こうした極端な変化が、私と子どもを成長させてくれるのでしょう、きっと。.

 子どもとの生活を通して自分自身が感じたこと、体験したこと、変わったことなどを忘れずにいたい、少しでも記憶にとどめておきたいという想いから、少しずつ「今」を書きはみめました。私でない誰か、特に大人になった子どもたちにも読んでほしいという気持ちもあります。
 また、同じような子を持つお母さんとお話ができたらいいなとも思っています。



momiji 保育園の連絡帳

 もう、10年くらい前になるが、はじめて椎名誠さんの「岳物語」という本を読んだときに、「私にもこんなふうに自分の成長を記録してくれる親がいたらなあ」と思った。子どもの成長の記録といえば写真で構成されるアルバムが定番だが、「岳物語」はわが子の成長だけでなく、それを見守る親の気持ちがこめられていて、親の思いが伝わってくる作品だった。
 椎名さんは作家だから、子どもの成長を見つめる親の思いとそれを文章として伝えるバランスが上手といえばそうなのかもしれないが、多分親だからこそ、自分の子どものことだからこそ、あのような思いを込めた記録ができたのではないだろうか。
 私も3人の子持ちとなり、しかも仕事もしたいというわがままから子どもを生後3か月から保育園に預けている。

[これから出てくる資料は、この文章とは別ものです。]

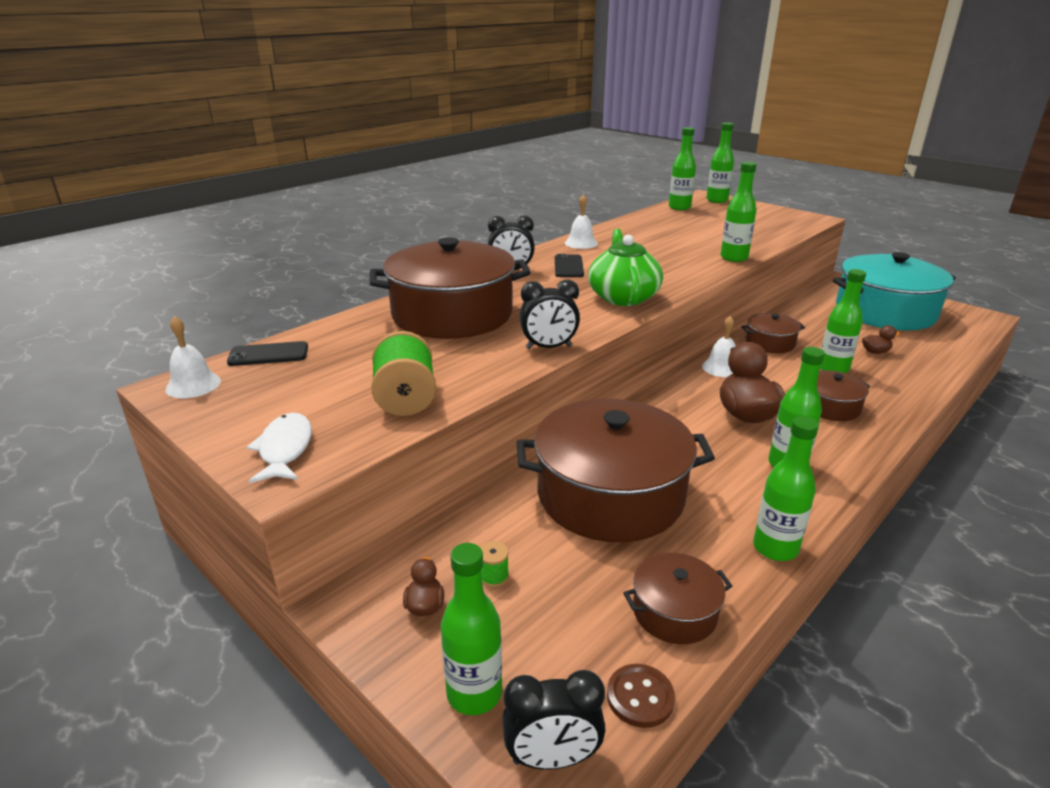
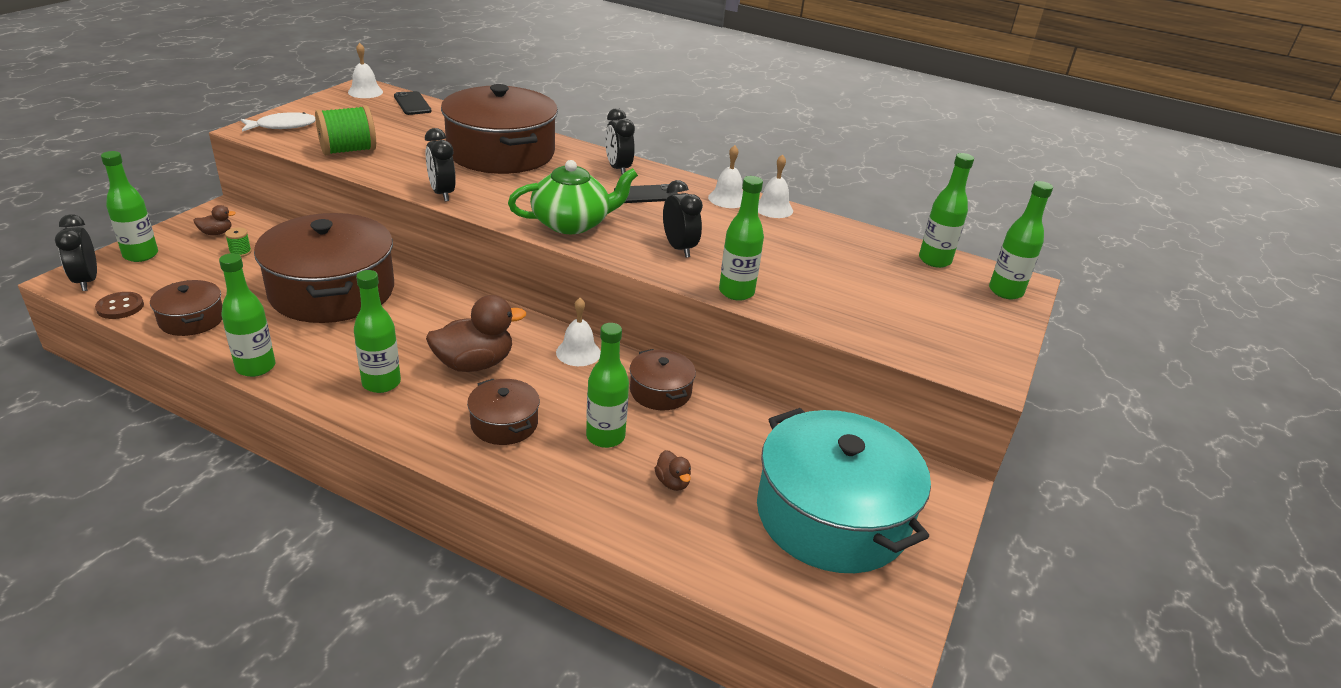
camera: 70 degrees right, 5 degrees up
(600, 233) = (773, 208): none -> white bell
(667, 266) = (679, 248): none -> black clock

預けてみてよかったなと感じるのは、子育てが重荷にならないことと、ほぼ毎日欠かさずに記入している保育園の保母さんたちとの連絡帳の存在だ。どうせ子どもを預けるのならプロの手に委ねたかった私は、近くに住む夫の両親に子どもの面倒をまかせたくなかった。これには、何かあったときに親のせいにはしたくなかったというのが一番の理由だ。
 そして、何十冊もたまった連絡帳は、私にとって何ものにもかえがたい宝物となている。昔「岸辺のアルバム」というドラマがあり、川が氾濫して床下だか床上浸水になってしまったときに、家から持ち出したのが家族のアルバムだったという家族のの物語だったように記憶しているのだが、今の私も大地震や家事などがあったときに持ち出すものは、この連絡帳の入った箱と密かに決めているくらいだ。

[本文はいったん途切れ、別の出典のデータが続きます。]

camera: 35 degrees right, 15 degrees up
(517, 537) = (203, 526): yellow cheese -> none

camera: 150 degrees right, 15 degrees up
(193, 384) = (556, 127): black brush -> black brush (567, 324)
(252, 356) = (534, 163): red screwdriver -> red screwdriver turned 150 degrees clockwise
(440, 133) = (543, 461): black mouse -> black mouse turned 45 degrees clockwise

 長女の連絡帳だけでもすでに10冊以上たまっている。その日どうやって過ごしたのかのほんの一部分やこんなこと・あんなことができるようになった、そして私のグチ、それに対する保母さんからの叱咤激励の言葉、などが書かれている。滅多に読み返すことはないけれど、下の子が生まれると、上の子の同じ時期の連絡帳を引っぱり出してきて、「この頃この子はこんなだったんだっけ」などと薄れていた記憶をたぐりよせてみたりしている。

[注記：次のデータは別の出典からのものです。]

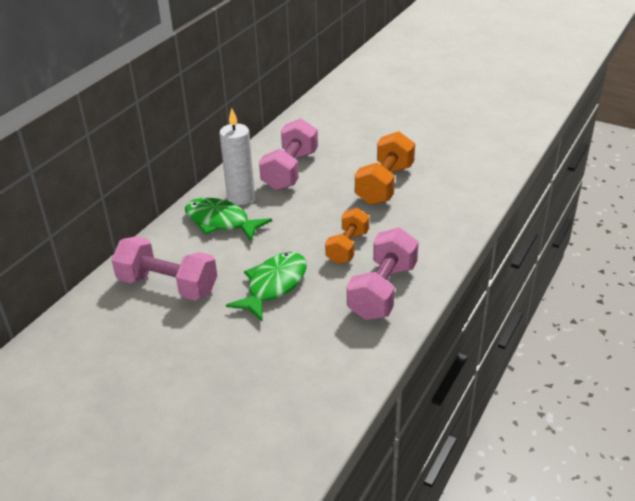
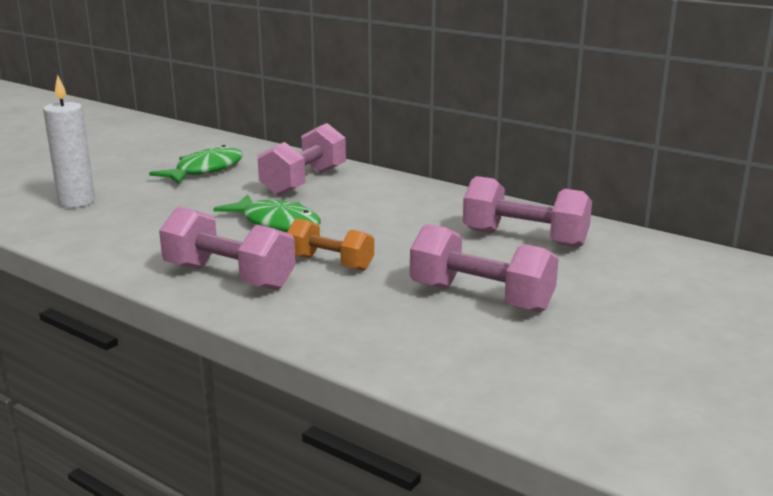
camera: 95 degrees right, 15 degrees down
(221, 222) = (410, 202): green fish -> green fish (205, 170)
(241, 197) = (460, 212): white candle -> white candle (76, 202)
(384, 184) = (481, 298): orange dumbbell -> pink dumbbell

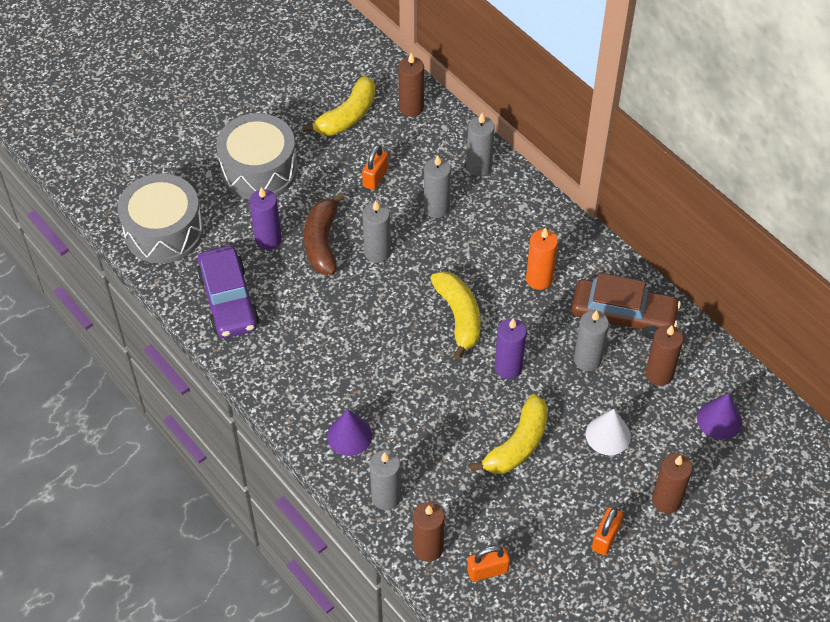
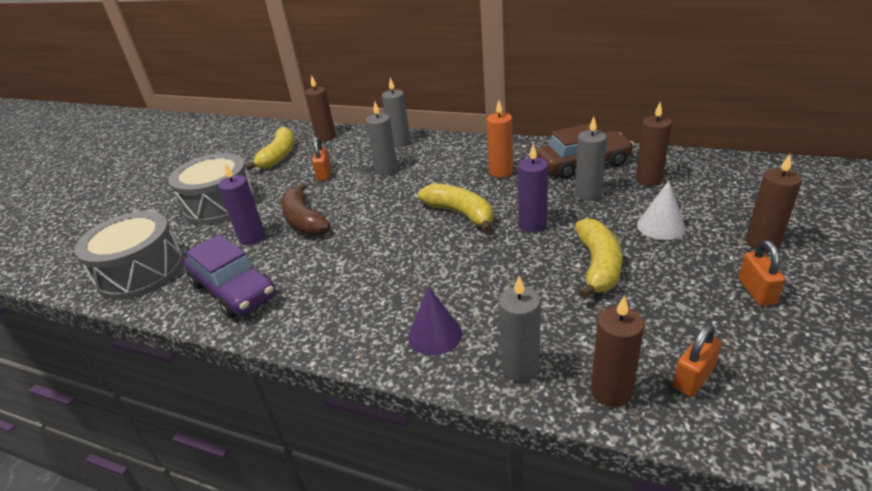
camera: 25 degrees left, 20 degrees down
(377, 252) = (358, 208): grey candle -> none
(719, 419) = (724, 183): purple cone -> none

 3冊もあると、ときどき書くのが面倒にもなる。子ども達が夫と一緒にキャンプなどに行ったときには、「ラッキー!」と思うことだってある。だって、その分は夫が書くことになるから。それでも、子どもの数だけ増えた今でもなるべく欠かさないようにしているし、できるだけ、兄弟とも内容がダブらないようにも気を使って書くようにしている。
 私にとって保育園との連絡帳は、子どもの成長を記録するという形をとった自分自身の日記帳のようなものなのだ。年とともに忘れやすくなっている自分自身の記憶力を補う手段となっているのだ。そんな自己満足的な想いが強い連絡帳だが、何十年か後に子ども達がそれを読み返すことがあったなら、願わくば「ああ、こんなふうに私の成長を見てくれていた人がいたんだ」と力づけられますように。